What does Autonomous Mode Mean?
Autonomous Mode is a feature built into Logic Plum’s automated machine learning platform that allows users – even those with no programming background – to build, deploy, and maintain machine learning models for your organization.
Why is Autonomous Mode Extraordinary?
Autonomous Mode enables analytics users of all skill levels – not just the highly-skilled data scientists – to leverage the infinite power of machine learning. By incorporating data science and analytics best practices, users produce accurate and efficient models.
When you identify which features have the most significant impact on results, you make better decisions. Autonomous enables this and can also predict customer outcomes, which is key to prescribing the best action for your business to take next.
These models harness data and produce insights that allow users to uncover opportunities and make predictions that can provide unlimited momentum for your business.
By automating all of the steps in the modeling process and incorporating built-in guardrails that ensure no actions are forgotten, Autonomous makes AI accessible to more people throughout your organization.
Who Can Benefit from Autonomous Mode?
It doesn’t matter if you only have BI analysts, IT leaders, or executives wanting to leverage autonomous mode or if you have a team of in-house data scientists looking to be more impactful with their analytic output. Any organization looking to start or advance their AI journey can benefit from autonomous mode.

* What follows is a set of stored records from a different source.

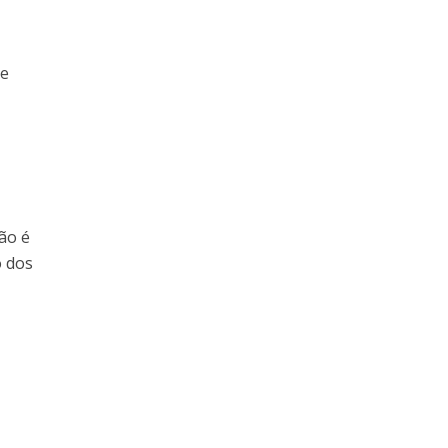
de
ão é
o dos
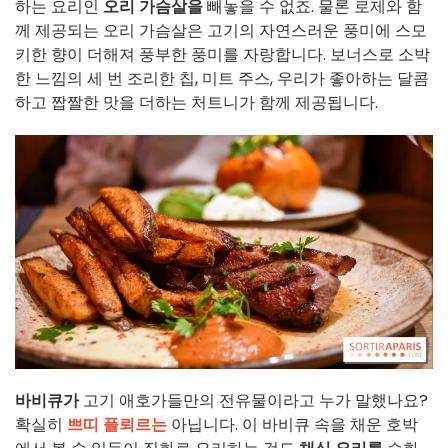
하는 요리인
오리 가슴살을
빼놓을 수 없죠. 물론 로제와 함
께 제공되는 오리 가슴살은 고기의 자연스러운 풍미에 스모
키한 향이 더해져 풍부한 풍미를 자랑합니다. 보너스로 소박
한 느낌의 세 번 조리한 칩, 미트 주스, 우리가 좋아하는 달콤
하고 짭짤한 맛을 더하는 처트니가 함께 제공됩니다.
바비큐가
고기 애호가들만의 전유물이라고 누가 말했나요?
확실히
쁘띠 플뢰르는
아닙니다. 이 바비큐 속을 채운 호박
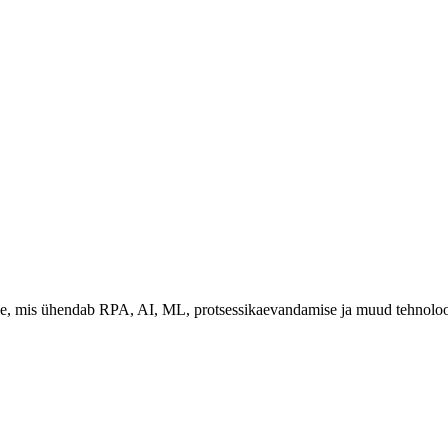
le, mis ühendab RPA, AI, ML, protsessikaevandamise ja muud tehnoloog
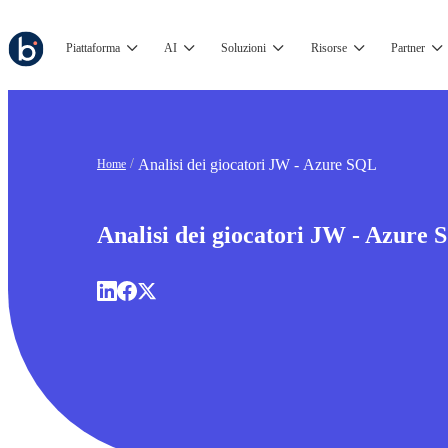
Piattaforma
AI
Soluzioni
Risorse
Partner
Analisi dei giocatori JW - Azure SQL
Home
Analisi dei giocatori JW - Azure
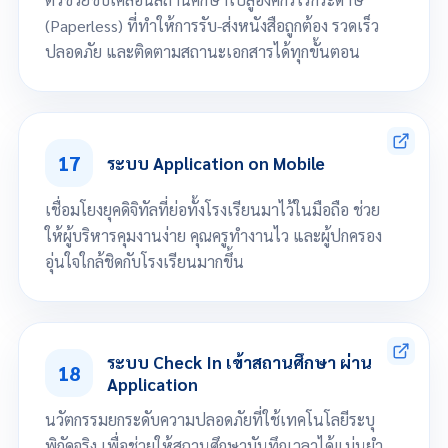
(Paperless) ที่ทำให้การรับ-ส่งหนังสือถูกต้อง รวดเร็ว
ปลอดภัย และติดตามสถานะเอกสารได้ทุกขั้นตอน
กำหนดประเภทเอกสาร
กำหนดชั้นความลับเอกสาร
17
กำหนดรูปแบบเลขที่เอกสาร
ระบบ Application on Mobile
เขียนเอกสาร และส่งตามโครงสร้างสถานศึกษา
รายงานสถิติการส่งเอกสาร
เชื่อมโยงยุคดิจิทัลที่ย่อทั้งโรงเรียนมาไว้ในมือถือ ช่วย
จัดการข้อมูลเอกสารออนไลน์
ให้ผู้บริหารคุมงานง่าย คุณครูทำงานไว และผู้ปกครอง
อุ่นใจใกล้ชิดกับโรงเรียนมากขึ้น
สำหรับผู้บริหาร Smart Report แอพรายงานสำหรับผู้บริหาร
สำหรับคุณครู Smart Teacher สุดยอดแอพสำหรับสุดยอดคุณครู
ระบบ Check In เข้าสถานศึกษา ผ่าน
18
สำหรับนักเรียน/ผู้ปกครอง Smart Student แอพดีๆสำหรับนักเรียนและผู้
Application
ปกครอง
นวัตกรรมยกระดับความปลอดภัยที่ใช้เทคโนโลยีระบุ
พิกัดจริง เพื่อช่วยให้สถานศึกษาบันทึกเวลาได้แม่นยำ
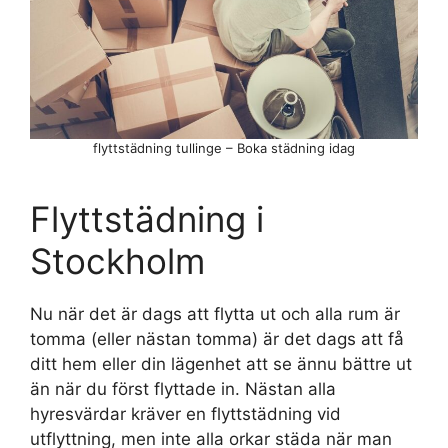
flyttstädning tullinge – Boka städning idag
Flyttstädning i
Stockholm
Nu när det är dags att flytta ut och alla rum är
tomma (eller nästan tomma) är det dags att få
ditt hem eller din lägenhet att se ännu bättre ut
än när du först flyttade in. Nästan alla
hyresvärdar kräver en flyttstädning vid
utflyttning, men inte alla orkar städa när man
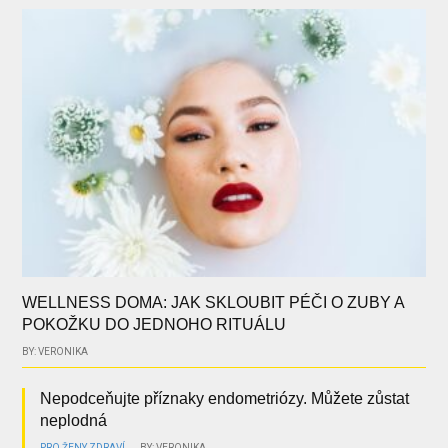
WELLNESS DOMA: JAK SKLOUBIT PÉČI O ZUBY A
POKOŽKU DO JEDNOHO RITUÁLU
BY: VERONIKA
Nepodceňujte příznaky endometriózy. Můžete zůstat
neplodná
PRO ŽENY
ZDRAVÍ
BY: VERONIKA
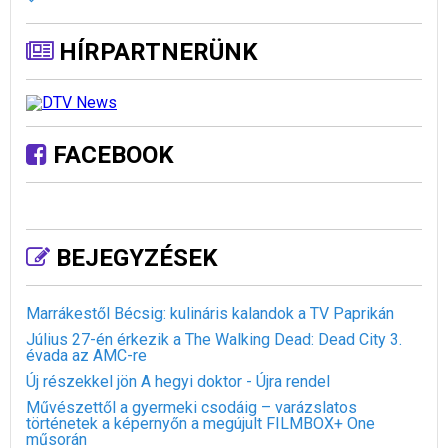
HÍRPARTNERÜNK
FACEBOOK
BEJEGYZÉSEK
Marrákestől Bécsig: kulináris kalandok a TV Paprikán
Július 27-én érkezik a The Walking Dead: Dead City 3.
évada az AMC-re
Új részekkel jön A hegyi doktor - Újra rendel
Művészettől a gyermeki csodáig – varázslatos
történetek a képernyőn a megújult FILMBOX+ One
műsorán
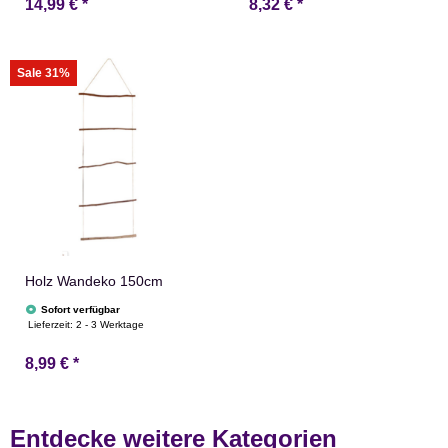
14,99 €
*
8,32 €
*
Sale 31%
Holz Wandeko 150cm
Sofort verfügbar
Lieferzeit:
2 - 3 Werktage
8,99 €
*
Entdecke weitere Kategorien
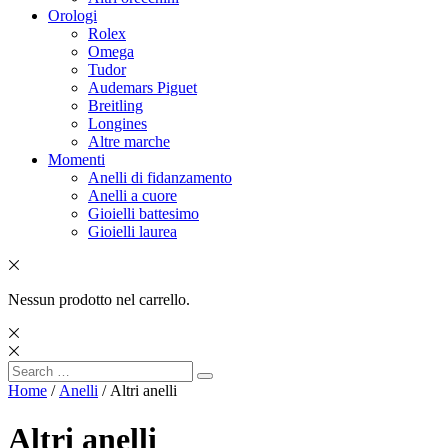
Orologi
Rolex
Omega
Tudor
Audemars Piguet
Breitling
Longines
Altre marche
Momenti
Anelli di fidanzamento
Anelli a cuore
Gioielli battesimo
Gioielli laurea
Nessun prodotto nel carrello.
Search
Search
for:
Home
/
Anelli
/ Altri anelli
Altri anelli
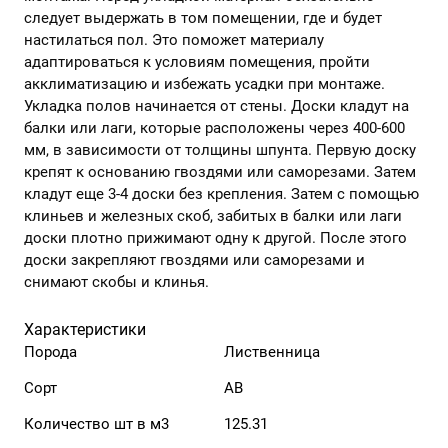
следует выдержать в том помещении, где и будет
настилаться пол. Это поможет материалу
адаптироваться к условиям помещения, пройти
акклиматизацию и избежать усадки при монтаже.
Укладка полов начинается от стены. Доски кладут на
балки или лаги, которые расположены через 400-600
мм, в зависимости от толщины шпунта. Первую доску
крепят к основанию гвоздями или саморезами. Затем
кладут еще 3-4 доски без крепления. Затем с помощью
клиньев и железных скоб, забитых в балки или лаги
доски плотно прижимают одну к другой. После этого
доски закрепляют гвоздями или саморезами и
снимают скобы и клинья.
Характеристики
Порода
Лиственница
Сорт
АВ
Количество шт в м3
125.31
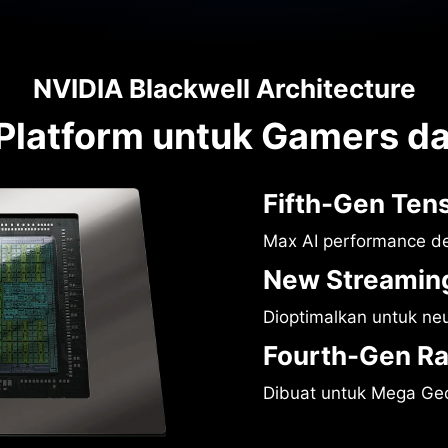
NVIDIA Blackwell Architecture
 Platform untuk Gamers da
Fifth-Gen Ten
Max AI performance d
New Streaming
Dioptimalkan untuk ne
Fourth-Gen Ra
Dibuat untuk Mega Ge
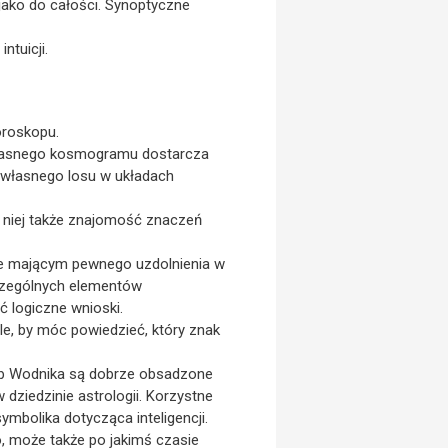
jako do całości. Synoptyczne
ntuicji.
oroskopu.
 własnego kosmogramu dostarcza
o własnego losu w układach
 niej także znajomość znaczeń
 nie mającym pewnego uzdolnienia w
zczególnych elementów
ć logiczne wnioski.
le, by móc powiedzieć, który znak
lub Wodnika są dobrze obsadzone
dziedzinie astrologii. Korzystne
ymbolika dotycząca inteligencji.
, może także po jakimś czasie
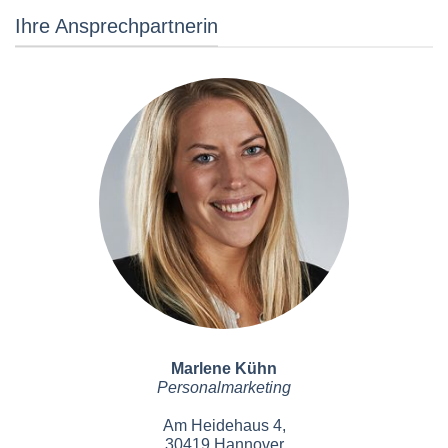
Ihre Ansprechpartnerin
Marlene Kühn
Personalmarketing
Am Heidehaus 4,
30419 Hannover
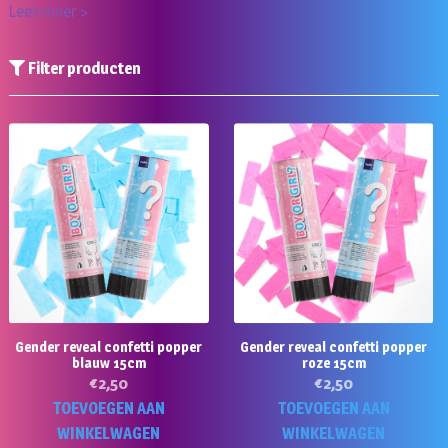
Lees meer >
Filter producten
Gender reveal confetti popper
Gender reveal confetti popper
blauw 15cm
roze 15cm
€
2,50
€
2,50
TOEVOEGEN AAN
TOEVOEGEN AAN
WINKELWAGEN
WINKELWAGEN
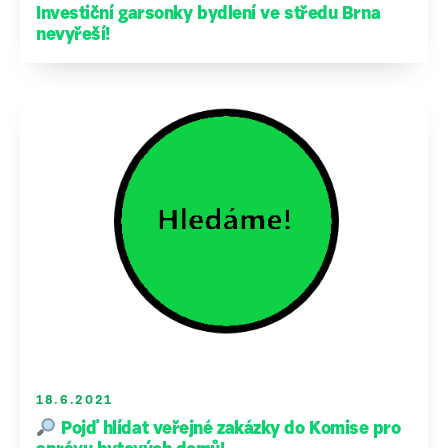
Investiční garsonky bydlení ve středu Brna
nevyřeší!
18.6.2021
Pojď hlídat veřejné zakázky do Komise pro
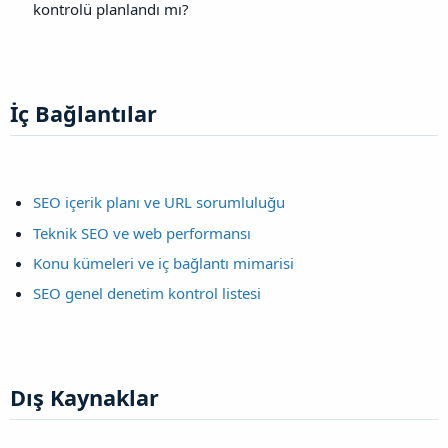
kontrolü planlandı mı?
İç Bağlantılar​
SEO içerik planı ve URL sorumluluğu
Teknik SEO ve web performansı
Konu kümeleri ve iç bağlantı mimarisi
SEO genel denetim kontrol listesi
Dış Kaynaklar​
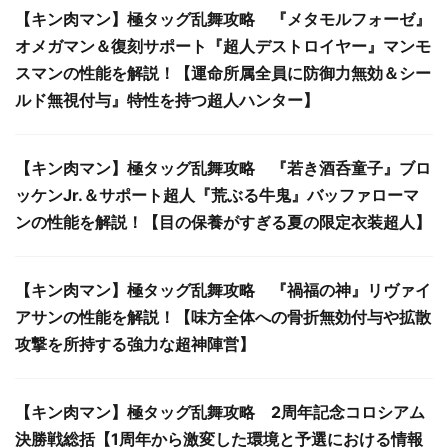
【キン肉マン】極タッグ乱舞攻略 『メタモルフォーゼ』
オメガマン＆復刻サポート『超人デストロイヤー』マンモ
スマンの性能を解説！【運命所属全員に防御力無効＆シー
ルド無視付与』特性を持つ超人ハンター】
【キン肉マン】極タッグ乱舞攻略 『若き酒呑童子』ブロ
ッケンJr.＆サポート超人『荒ぶる牛鬼』バッファローマ
ンの性能を解説！【目の保養がすぎる夏の限定衣装超人】
【キン肉マン】極タッグ乱舞攻略 『禍福の神』リヴァイ
アサンの性能を解説！【味方全体への骨折無効付与や拡散
攻撃を所持する強力な超神陣営】
【キン肉マン】極タッグ乱舞攻略 2周年記念コロシアム
決勝戦総括【1周年から激変した環境と予選における情報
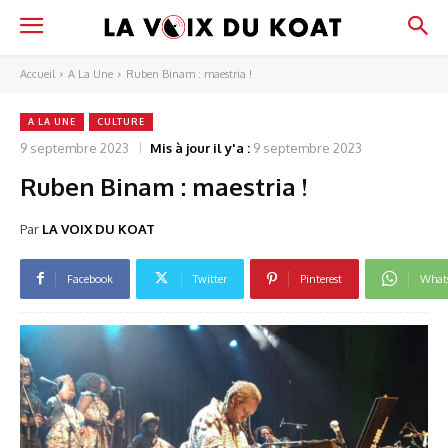
Accueil
A La Une
Ruben Binam : maestria !
A LA UNE
CULTURE
9 septembre 2023
Mis à jour il y'a :
9 septembre 2023
Ruben Binam : maestria !
Par
LA VOIX DU KOAT
Facebook
Twitter
Pinterest
What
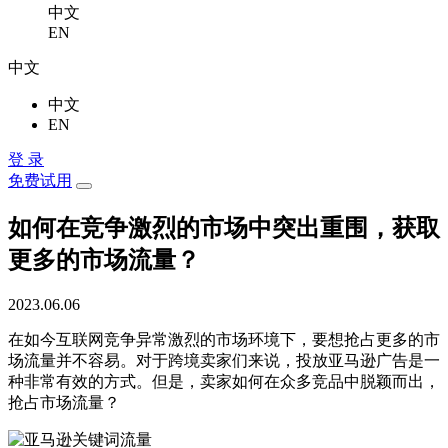
中文
EN
中文
中文
EN
登 录
免费试用
如何在竞争激烈的市场中突出重围，获取
更多的市场流量？
2023.06.06
在如今互联网竞争异常激烈的市场环境下，要想抢占更多的市
场流量并不容易。对于跨境卖家们来说，投放亚马逊广告是一
种非常有效的方式。但是，卖家如何在众多竞品中脱颖而出，
抢占市场流量？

Autonomous Mode and LogicPlum
LogicPlum’s Autonomous Mode is easy to use.
The user simply uploads the dataset, chooses a variable, and clicks the start button. LogicPlum’s Autonomous then gets to work:
- LogicPlum calculates the correlation between each feature and the target.
- LogicPlum then automatically performs the prep-work usually required by a data scientist before building the actual model, including:
- designing a holdout set
- specifying the appropriate validation approach
- and selecting accuracy metric
By automating these processes, LogicPlum saves the user time, ensures best practices are followed, and puts up “guardrails” that prevent less sophisticated users from skipping steps or making mistakes.
Next, LogicPlum accesses an extensive database of model blueprints, which combine machine learning algorithms and various preprocessing engineering steps, to select the most appropriate plan for solving the problem at hand.
By leveraging such an extensive database, LogicPlum casts the broadest net possible to exhaustively test the problem in a variety of ways to produce the optimal solution.
After LogicPlum builds the models, it ranks them by accuracy and offers various support features that help explain and interpret the results.